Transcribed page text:
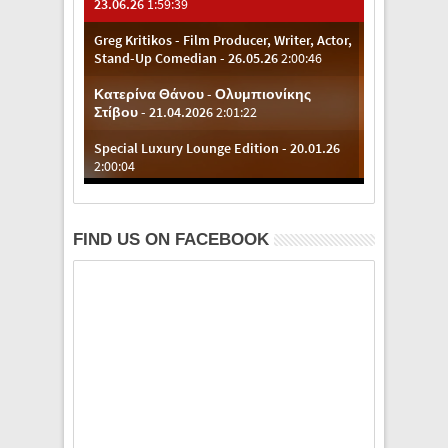
FIND US ON FACEBOOK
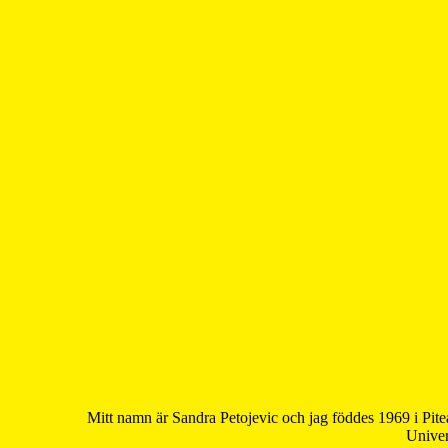
Mitt namn är Sandra Petojevic och jag föddes 1969 i Pite
Univer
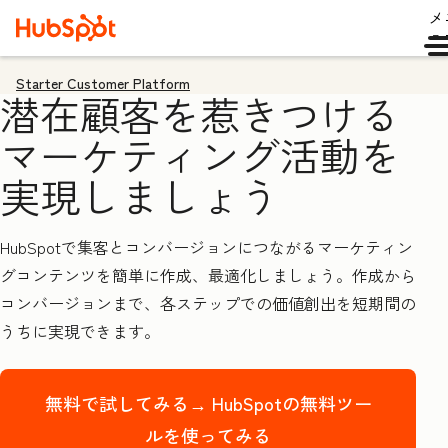
メ
ュ
Starter Customer Platform
潜在顧客を惹きつける
マーケティング活動を
実現しましょう
HubSpotで集客とコンバージョンにつながるマーケティン
グコンテンツを簡単に作成、最適化しましょう。作成から
コンバージョンまで、各ステップでの価値創出を短期間の
うちに実現できます。
無料で試してみる→
HubSpotの無料ツー
ルを使ってみる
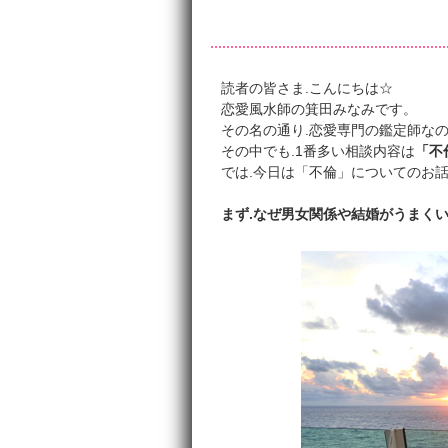
読者の皆さま.こんにちは☆
恋愛風水師の箕田みなみです。
その名の通り.恋愛専門の鑑定師なの
その中でも.1番多い相談内容は
「不
では.今日は「不倫」についてのお
まず.なぜ男女関係や結婚がうまく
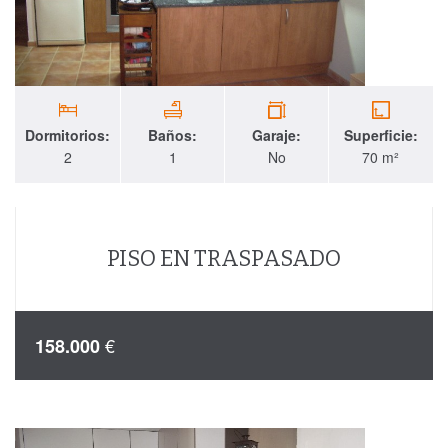
Dormitorios:
Baños:
Garaje:
Superficie:
2
1
No
70 m²
PISO EN TRASPASADO
€
158.000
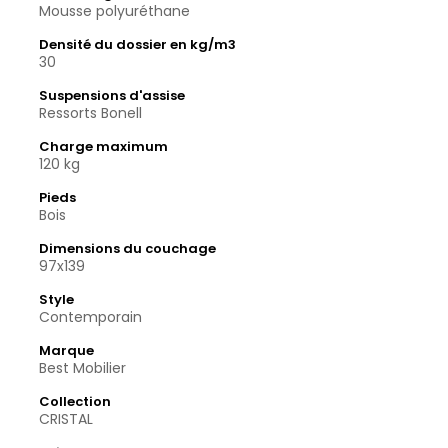
Mousse polyuréthane
Densité du dossier en kg/m3
30
Suspensions d'assise
Ressorts Bonell
Charge maximum
120 kg
Pieds
Bois
Dimensions du couchage
97x139
Style
Contemporain
Marque
Best Mobilier
Collection
CRISTAL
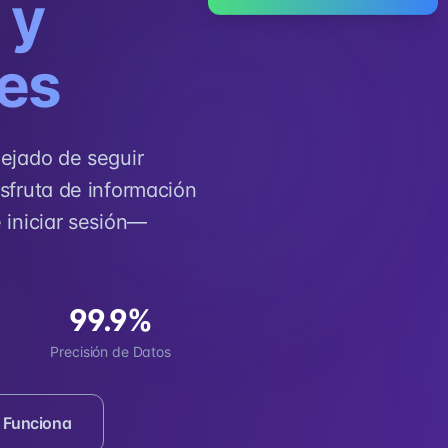
 y
tes
dejado de seguir
sfruta de información
 iniciar sesión—
99.9%
Precisión de Datos
 Funciona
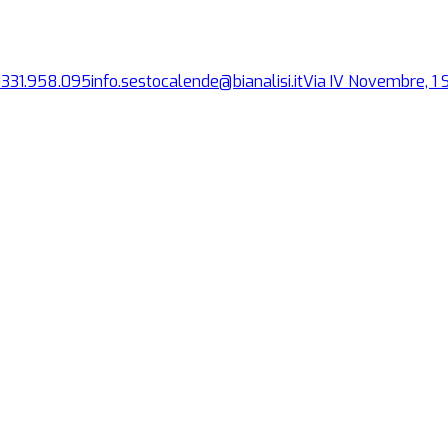
0331.958.095
info.sestocalende@bianalisi.it
Via IV Novembre, 1
S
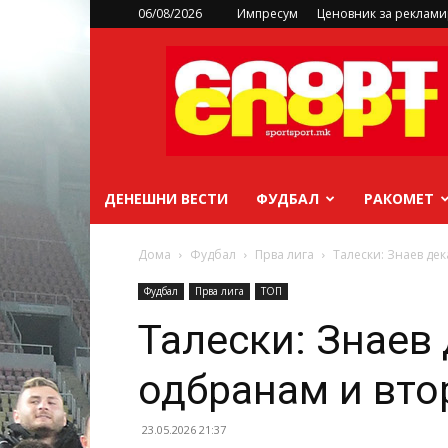
06/08/2026
Импресум
Ценовник за реклам
sportsport.mk
ДЕНЕШНИ ВЕСТИ
ФУДБАЛ
РАКОМЕТ
Дома
Фудбал
Прва лига
Талески: Знаев дек
Фудбал
Прва лига
ТОП
Талески: Знаев 
одбранам и вто
23.05.2026 21:37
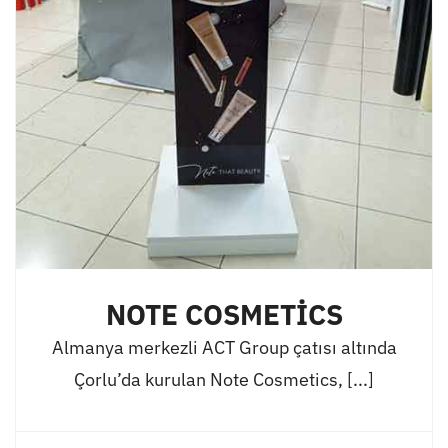
NOTE COSMETİCS
Almanya merkezli ACT Group çatısı altında
Çorlu’da kurulan Note Cosmetics, [...]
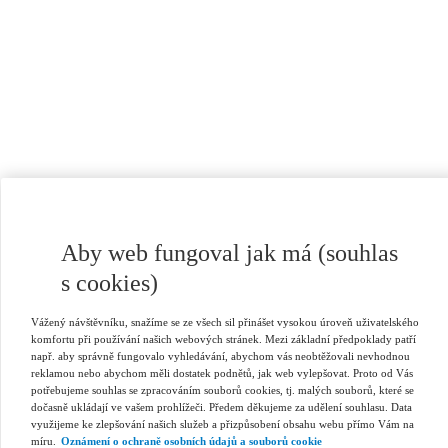
Aby web fungoval jak má (souhlas
s cookies)
Vážený návštěvníku, snažíme se ze všech sil přinášet vysokou úroveň uživatelského
komfortu při používání našich webových stránek. Mezi základní předpoklady patří
např. aby správně fungovalo vyhledávání, abychom vás neobtěžovali nevhodnou
reklamou nebo abychom měli dostatek podnětů, jak web vylepšovat. Proto od Vás
potřebujeme souhlas se zpracováním souborů cookies, tj. malých souborů, které se
dočasně ukládají ve vašem prohlížeči. Předem děkujeme za udělení souhlasu. Data
využijeme ke zlepšování našich služeb a přizpůsobení obsahu webu přímo Vám na
míru.
Oznámení o ochraně osobních údajů a souborů cookie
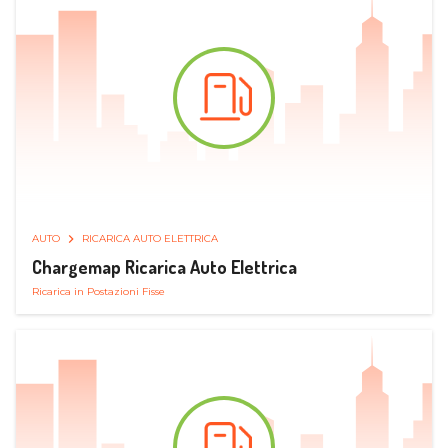
AUTO
RICARICA AUTO ELETTRICA
Chargemap Ricarica Auto Elettrica
Ricarica in Postazioni Fisse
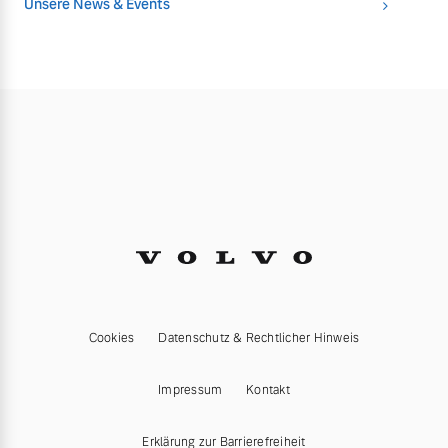
Unsere News & Events
Cookies
Datenschutz & Rechtlicher Hinweis
Impressum
Kontakt
Erklärung zur Barrierefreiheit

> TRY IT: Rewrite the transcribed text from every entry above, changing each "Прва лига" to "Втора лига" and keeping everything else the same. Leave out the picture markers.

> RESULT FOR THIS EXERCISE:
FIND US ON FACEBOOK
Mitt namn är Sandra Petojevic och jag föddes 1969 i Pite
Univer
メ
ュ
Starter Customer Platform
潜在顧客を惹きつける
マーケティング活動を
実現しましょう
HubSpotで集客とコンバージョンにつながるマーケティン
グコンテンツを簡単に作成、最適化しましょう。作成から
コンバージョンまで、各ステップでの価値創出を短期間の
うちに実現できます。
無料で試してみる→
HubSpotの無料ツー
ルを使ってみる
読者の皆さま.こんにちは☆
恋愛風水師の箕田みなみです。
その名の通り.恋愛専門の鑑定師なの
その中でも.1番多い相談内容は
「不
では.今日は「不倫」についてのお
まず.なぜ男女関係や結婚がうまく
Dormitorios:
Baños:
Garaje:
Superficie:
2
1
No
70 m²
PISO EN TRASPASADO
€
158.000
Mousse polyuréthane
Densité du dossier en kg/m3
30
Suspensions d'assise
Ressorts Bonell
Charge maximum
120 kg
Pieds
Bois
Dimensions du couchage
97x139
Style
Contemporain
Marque
Best Mobilier
Collection
CRISTAL
 y
tes
dejado de seguir
sfruta de información
 iniciar sesión—
99.9%
Precisión de Datos
 Funciona
0331.958.095
info.sestocalende@bianalisi.it
Via IV Novembre, 1
S
06/08/2026
Импресум
Ценовник за реклам
sportsport.mk
ДЕНЕШНИ ВЕСТИ
ФУДБАЛ
РАКОМЕТ
Дома
Фудбал
Втора лига
Талески: Знаев дек
Фудбал
Втора лига
ТОП
Талески: Знаев 
одбранам и вто
23.05.2026 21:37
NOTE COSMETİCS
Almanya merkezli ACT Group çatısı altında
Çorlu’da kurulan Note Cosmetics, [...]
Aby web fungoval jak má (souhlas
s cookies)
Vážený návštěvníku, snažíme se ze všech sil přinášet vysokou úroveň uživatelského
komfortu při používání našich webových stránek. Mezi základní předpoklady patří
např. aby správně fungovalo vyhledávání, abychom vás neobtěžovali nevhodnou
reklamou nebo abychom měli dostatek podnětů, jak web vylepšovat. Proto od Vás
potřebujeme souhlas se zpracováním souborů cookies, tj. malých souborů, které se
dočasně ukládají ve vašem prohlížeči. Předem děkujeme za udělení souhlasu. Data
využijeme ke zlepšování našich služeb a přizpůsobení obsahu webu přímo Vám na
míru.
Oznámení o ochraně osobních údajů a souborů cookie
AUTO
RICARICA AUTO ELETTRICA
Chargemap Ricarica Auto Elettrica
Ricarica in Postazioni Fisse
Unsere News & Events
Cookies
Datenschutz & Rechtlicher Hinweis
Impressum
Kontakt
Erklärung zur Barrierefreiheit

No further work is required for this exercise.